TechFlow news — On January 22, according to the Ta Kung Pao, the Hong Kong Legislative Council's Bills Committee held its first review of the "Stablecoin Bill" on January 21. The bill completed its first reading on December 18, 2024, and is expected to be enacted into law within several months. Kenneth Ho, Assistant Secretary for Financial Services and the Treasury, emphasized that all stablecoin products pegged to the Hong Kong dollar—regardless of whether they are issued inside or outside Hong Kong—must obtain a license, following the principle of "same business, same risk, same rules."
The regulations clearly state that license holders must maintain a sound reserve stabilization mechanism, ensuring that reserve assets consist of high-quality and highly liquid assets, with a total value consistently no less than the face value of fiat-referenced stablecoins in circulation. Issuers must process redemption requests at face value within a reasonable timeframe and may not impose unreasonable fees, while also complying with requirements on anti-money laundering, risk management, and information disclosure.

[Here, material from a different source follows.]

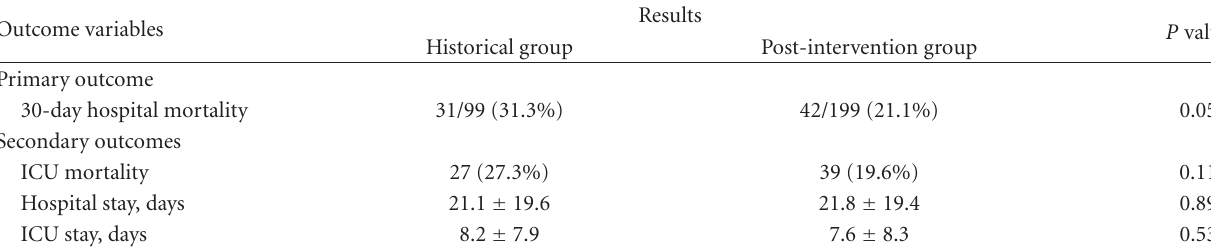
Table 4: Outcome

Jeffrey Ho, Assistant Monetary Authority (Monetary Management) at the Hong Kong Monetary Authority, said the regulatory framework draws on standards set by the Financial Stability Board (FSB). Several stored-value payment tool licensed institutions are already participating in cross-border payment sandbox trials. Shen JianGuang, Vice President of JD Group, believes that as an international financial center, Hong Kong has unique advantages in developing its cryptocurrency industry and can provide pioneering experience for the mainland.